ФРАГМЕНТ СТРАНИЦЫ »
§

Устанавливаем PySpark

In [None]:
from pyspark import SparkContext, SparkConf

conf = SparkConf().setAppName("Simple RDD Example").setMaster("local[*]")
sc = SparkContext(conf=conf)

numbers = [1, 2, 3, 4, 5, 6, 7, 8, 9, 10]
rdd = sc.parallelize(numbers)

even_numbers_rdd = rdd.filter(lambda x: x % 2 == 0)

sum_even_numbers = even_numbers_rdd.sum()

print('Четные числа:', even_numbers_rdd.collect())
print('Сумма четных чисел:', sum_even_numbers)

sc.stop()

Четные числа: [2, 4, 6, 8, 10]
Сумма четных чисел: 30


In [None]:
# CREATING DATAFRAME 3 methods
from pyspark.sql import SparkSession
from pyspark.sql.types import StructType, StructField, StringType, IntegerType

spark = SparkSession.builder.appName("DataFrame Example").getOrCreate()
data = [("Alice", 1), ("Bob", 2), ("Cathy", 3)]

# create explicit schema
schema = StructType([
    StructField("Name", StringType(), True),
    StructField("Value", IntegerType(), True)
])

§

ЗАДАНИЕ » Перепишите из фрагмента о PySpark текст от «even_numbers_rdd = rdd.filter(lambda» до «четных чисел:', sum_even_numbers)» без единого изменения. Перечень ниже здесь ни для чего не нужен.

ИСХОДНЫЕ ДАННЫЕ »

§

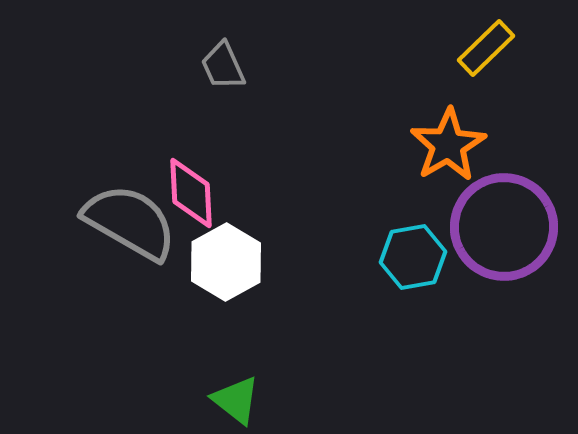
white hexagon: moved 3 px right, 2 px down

§

РЕШЕНИЕ ЗАДАЧИ »
even_numbers_rdd = rdd.filter(lambda x: x % 2 == 0)

sum_even_numbers = even_numbers_rdd.sum()

print('Четные числа:', even_numbers_rdd.collect())
print('Сумма четных чисел:', sum_even_numbers)